3. Utilizing Solar Energy

Open the curtains on windows during the day to let in as much light as you can. The sun can increase the temperature in your house by several degrees during the day. You can also charge your solar-powered tools and appliance for extended use. The windows should be covered with thick drapes at night to assist keep the heat inside and keep your house as cozy as possible. In the summer, you might do the opposite to keep your home cool until the power is restored. Open the windows at night to allow in as much cool air as you can, and then draw the curtains during the day to block the light.
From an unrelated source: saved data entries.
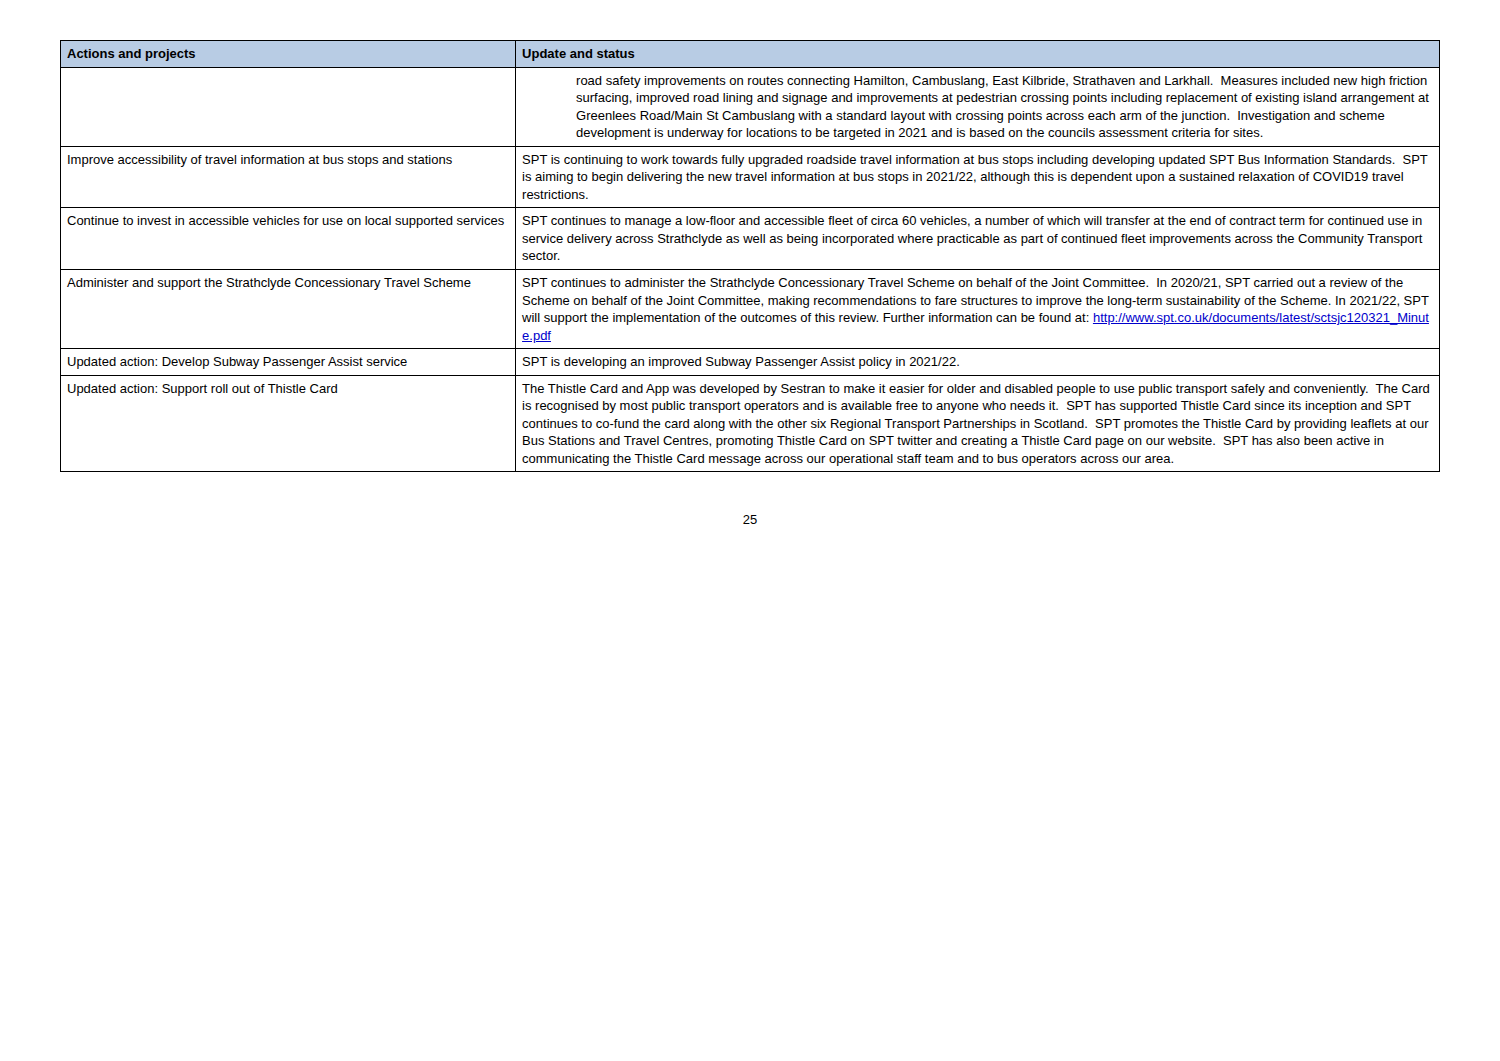| Actions and projects | Update and status |
| --- | --- |
| | road safety improvements on routes connecting Hamilton, Cambuslang, East Kilbride, Strathaven and Larkhall. Measures included new high friction surfacing, improved road lining and signage and improvements at pedestrian crossing points including replacement of existing island arrangement at Greenlees Road/Main St Cambuslang with a standard layout with crossing points across each arm of the junction. Investigation and scheme development is underway for locations to be targeted in 2021 and is based on the councils assessment criteria for sites. |
| Improve accessibility of travel information at bus stops and stations | SPT is continuing to work towards fully upgraded roadside travel information at bus stops including developing updated SPT Bus Information Standards. SPT is aiming to begin delivering the new travel information at bus stops in 2021/22, although this is dependent upon a sustained relaxation of COVID19 travel restrictions. |
| Continue to invest in accessible vehicles for use on local supported services | SPT continues to manage a low-floor and accessible fleet of circa 60 vehicles, a number of which will transfer at the end of contract term for continued use in service delivery across Strathclyde as well as being incorporated where practicable as part of continued fleet improvements across the Community Transport sector. |
| Administer and support the Strathclyde Concessionary Travel Scheme | SPT continues to administer the Strathclyde Concessionary Travel Scheme on behalf of the Joint Committee. In 2020/21, SPT carried out a review of the Scheme on behalf of the Joint Committee, making recommendations to fare structures to improve the long-term sustainability of the Scheme. In 2021/22, SPT will support the implementation of the outcomes of this review. Further information can be found at: http://www.spt.co.uk/documents/latest/sctsjc120321_Minute.pdf |
| Updated action: Develop Subway Passenger Assist service | SPT is developing an improved Subway Passenger Assist policy in 2021/22. |
| Updated action: Support roll out of Thistle Card | The Thistle Card and App was developed by Sestran to make it easier for older and disabled people to use public transport safely and conveniently. The Card is recognised by most public transport operators and is available free to anyone who needs it. SPT has supported Thistle Card since its inception and SPT continues to co-fund the card along with the other six Regional Transport Partnerships in Scotland. SPT promotes the Thistle Card by providing leaflets at our Bus Stations and Travel Centres, promoting Thistle Card on SPT twitter and creating a Thistle Card page on our website. SPT has also been active in communicating the Thistle Card message across our operational staff team and to bus operators across our area. |
25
4. Having Supplies on Hand

A few goods on hand will enable your family to survive prolonged power outages. Be sure to keep electric lights or flashlights on hand at all times, along with enough batteries to power them for several days. Additionally, you might want to stock up on non-perishable dry food items, a radio, and candles.

5. Unplug Appliances

When power is restored during an outage, there may be a power surge that damages electronics and appliances. Unplug your computers, TV, and microwave if the power goes off. Wait a few minutes after the power is restored before connecting your devices back in. Since freezers and refrigerators are made to stop cold air from leaving, they frequently keep food fresh even when the power is out. When you open the door, part of that chilly air escapes, so keep it closed unless you need anything. You might want to think about covering your equipment with blankets to improve insulation. 

The majority of people are unprepared for a power loss that lasts longer than a few hours. At the same time, it is not out of the question that a situation could result in a power outage lasting a week or two. This occurs regularly in several locations around the world. Being ready for such a situation entails being ready for any number of disasters and calamities that may occur.